Ini saya setuju sekali. Branding itu penting sekali, bahkan harus jadi prioritas. Branding kadang butuh biaya besar, dan return kadang tak sebanding. Tapi kalau bicara branding untuk pariwisata Lombok, maka ini sangat murah. Sekali branding berhasil, seterusnya sudah gampang.
Bali contohnya. Bali tak perlu lagi dipromosikan karena seluruh dunia kenal Bali, dan orang-orang secara otomatis mempromosikan di media sosial. Brand Bali sudah sangat kuat.
Lombok sedang menuju ke sana, meski harus sabar sekitar 5 tahun lagi, menurut perhitungan saya.
Benar kata Pak Jokowi, kalau dikit-dikit kalkulasi untung rugi, ya gak bakal jalan konsep branding awaresness-nya.
Saya lebih setuju kalau promosi pariwisata Indonesia lebih menitikberatkan pada ikatan emosional, misalnya melalui film, klip musik video, acara internasional dan event olahraga besar seperti MotoGP ini.
Contoh mudah buat pembaca. Kenal Pulau Khao Phing Kan di Thailand? Saya yakin hampir semua bakal menjawab tidak tahu. Pulau ini kemudian diganti namanya jadi James Bond Island saat tahun 1974 pulau ini muncul di film James Bond. Seketika, kalian jadi teringat. Pulau ini jadi tempat wisata andalan, menawarkan value sebagai tempat syuting film James Bond.
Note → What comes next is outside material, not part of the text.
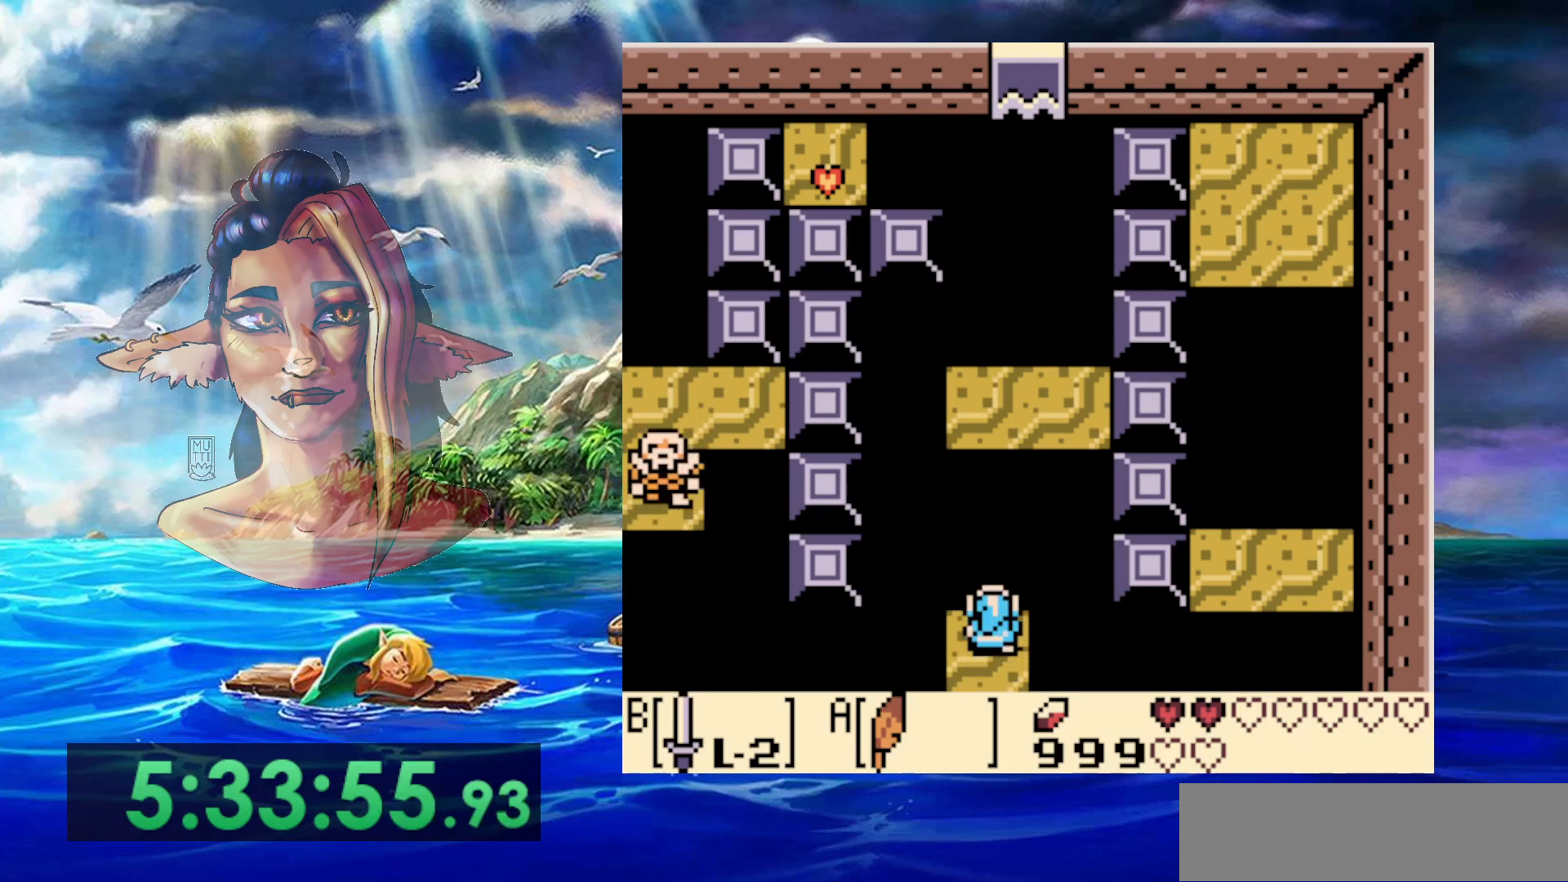
{"buttons": [], "events": [[100, "DPAD_LEFT", "down"], [150, "DPAD_LEFT", "up"]]}
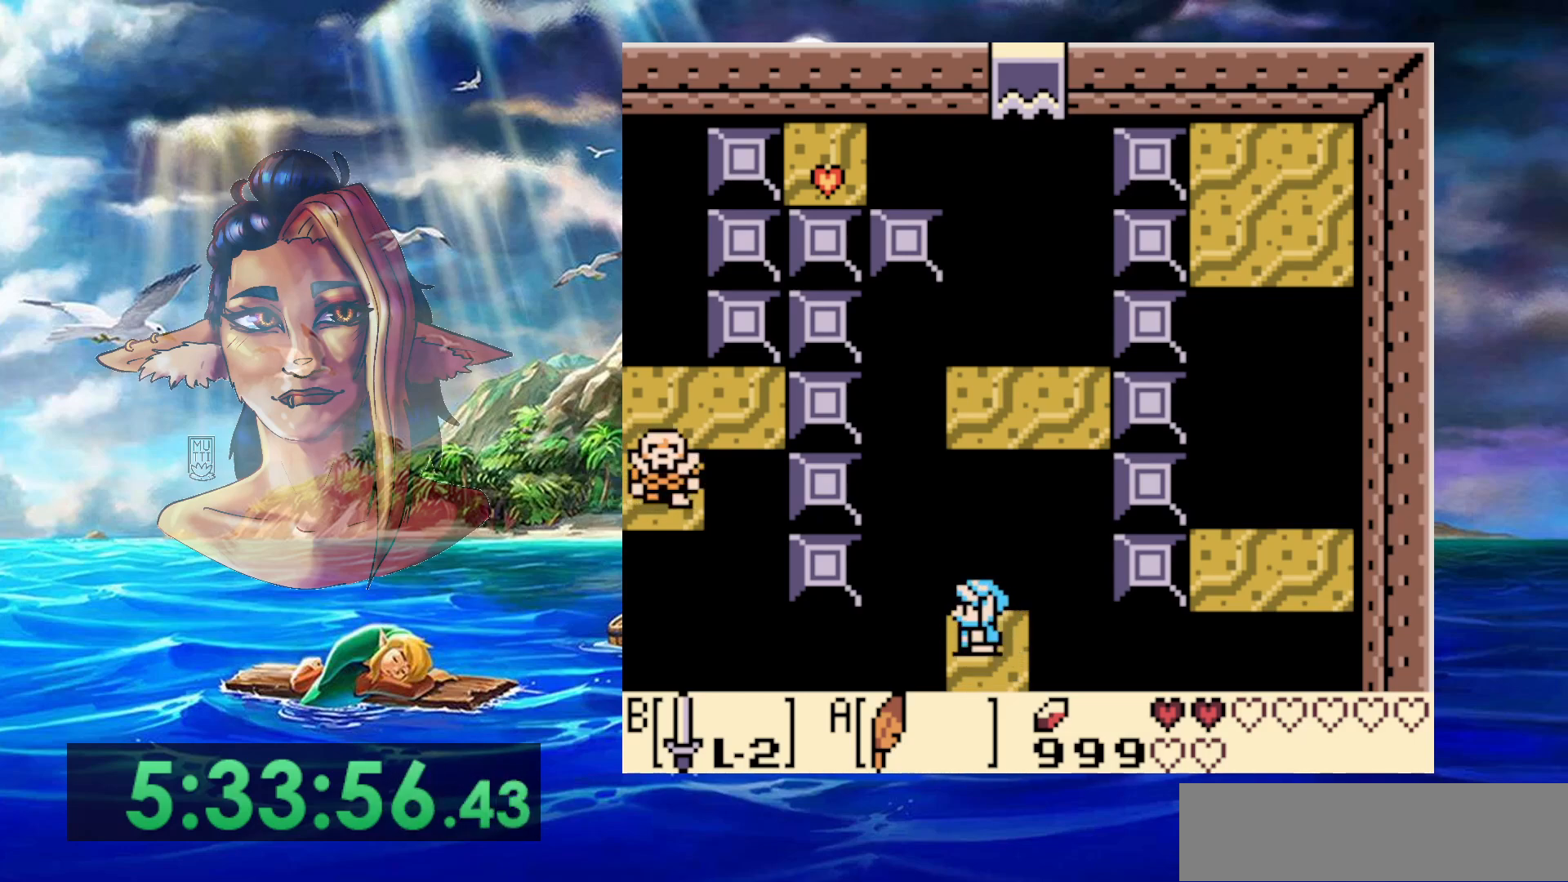
{"buttons": [], "events": []}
Seketika pulau ini jadi terlihat seksi dan menarik karena ada ikatan emosional melalui film. Kalau pulau ini tidak pernah jadi tempat syuting, dan tetap pakai nama asal, mau dipromosikan seperti apa pun juga tidak akan mencapai efek seperti sekarang.
Makanya cara di atas jauh lebih efektif mendongkrak brand sebuah destinasi ketimbang promosi konvensional di billboard, bus wisata atau di mana pun.
MotoGP benar-benar dimanfaatkan betul oleh masyarakat dan Pemprov NTB.
Jelang MotoGP, Pemprov NTB sudah melakukan rapat terbatas bersama presiden dan beberapa menteri terkait.
Nah, bandingkan dengan commitment fee Formula E.
Tadi disebutkan, commitment fee MotoGP sekitar Rp 143 miliar. Untuk lima musim, maka menjadi Rp 715 miliar.
Commitment fee Formula E sempat bikin syok yaitu Rp 2,3 triliun untuk 5 tahun atau Rp 460 miliar per tahun. Jauh lebih mahal 3 kali lipat dari MotoGP.
Akan tetapi, karena polemik dan terus dihujat karena anggaran yang terlampau mahal, biayanya turun jadi Rp 560 miliar untuk 3 tahun atau Rp 186,6 miliar per tahun.
Tetap saja jauh lebih mahal dari MotoGP.
Bayangkan, MotoGP sangat populer, banyak fans di Indonesia, wujudnya jelas, trek permanen, biaya penyelenggaraan murah pula. Efeknya domino untuk pariwisata Lombok.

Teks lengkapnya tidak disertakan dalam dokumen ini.